In [None]:
%%pyspark

# Join Orders com Customers
orders_df = spark.read.load('abfss://bronze@datalakeengdados.dfs.core.windows.net/orders', format='delta')
customers_df = spark.read.load('abfss://bronze@datalakeengdados.dfs.core.windows.net/customers', format='delta')

orders_customers_df = orders_df.join(customers_df, orders_df.customerId == customers_df.customerId, "left").drop(customers_df.customerId)

In [None]:
%%pyspark

# Join OrdersItems com Orders e Products
orders_items_df = spark.read.load('abfss://bronze@datalakeengdados.dfs.core.windows.net/orderItems', format='delta')
products_df = spark.read.load('abfss://bronze@datalakeengdados.dfs.core.windows.net/products', format='delta')

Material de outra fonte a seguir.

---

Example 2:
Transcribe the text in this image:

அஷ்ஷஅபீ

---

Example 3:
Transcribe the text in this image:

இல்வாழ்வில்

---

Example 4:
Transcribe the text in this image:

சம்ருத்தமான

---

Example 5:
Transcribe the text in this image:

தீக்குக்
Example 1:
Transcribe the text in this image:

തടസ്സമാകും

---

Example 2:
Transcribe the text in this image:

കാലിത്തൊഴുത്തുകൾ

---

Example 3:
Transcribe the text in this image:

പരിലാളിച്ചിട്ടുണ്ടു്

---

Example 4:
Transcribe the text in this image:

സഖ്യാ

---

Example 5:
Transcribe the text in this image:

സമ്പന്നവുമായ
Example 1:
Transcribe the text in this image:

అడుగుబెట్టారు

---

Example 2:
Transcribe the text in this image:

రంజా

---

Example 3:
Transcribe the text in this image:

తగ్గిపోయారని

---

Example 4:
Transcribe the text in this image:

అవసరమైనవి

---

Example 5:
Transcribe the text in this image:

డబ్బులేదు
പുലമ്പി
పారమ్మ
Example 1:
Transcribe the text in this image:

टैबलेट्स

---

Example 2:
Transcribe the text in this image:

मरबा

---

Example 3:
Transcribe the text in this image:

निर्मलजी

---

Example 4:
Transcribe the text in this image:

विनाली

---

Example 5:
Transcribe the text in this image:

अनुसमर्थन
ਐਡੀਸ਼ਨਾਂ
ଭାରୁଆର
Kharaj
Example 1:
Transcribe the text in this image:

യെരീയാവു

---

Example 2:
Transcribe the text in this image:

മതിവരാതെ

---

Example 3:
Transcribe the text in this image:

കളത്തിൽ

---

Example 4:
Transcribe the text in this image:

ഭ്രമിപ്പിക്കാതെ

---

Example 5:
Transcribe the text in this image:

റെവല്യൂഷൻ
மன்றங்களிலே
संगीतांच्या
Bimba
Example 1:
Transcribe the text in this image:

orders_items_orders_df = orders_items_df.join(orders_df, orders_items_df.orderId == orders_df.orderId, "left").drop(orders_df.orderId)
orders_items_orders_products_df = orders_items_orders_df.join(products_df, orders_items_orders_df.productId == products_df.productId, "left").drop(products_df.productId)

In [None]:
%%pyspark

# Join Employees com Departments
employees_df = spark.read.load('abfss://bronze@datalakeengdados.dfs.core.windows.net/employees', format='delta')
departments_df = spark.read.load('abfss://bronze@datalakeengdados.dfs.core.windows.net/departments', format='delta')

employees_departments_df = employees_df.join(departments_df, employees_df.departmentId == departments_df.departmentId, "left").drop(departments_df.departmentId)

In [None]:
%%pyspark

# Combinar todas as tabelas em uma única tabela
from pyspark.sql.functions import lit

# Adicionar um identificador de tipo para cada DataFrame
orders_customers_df = orders_customers_df.withColumn("type", lit("order_customer"))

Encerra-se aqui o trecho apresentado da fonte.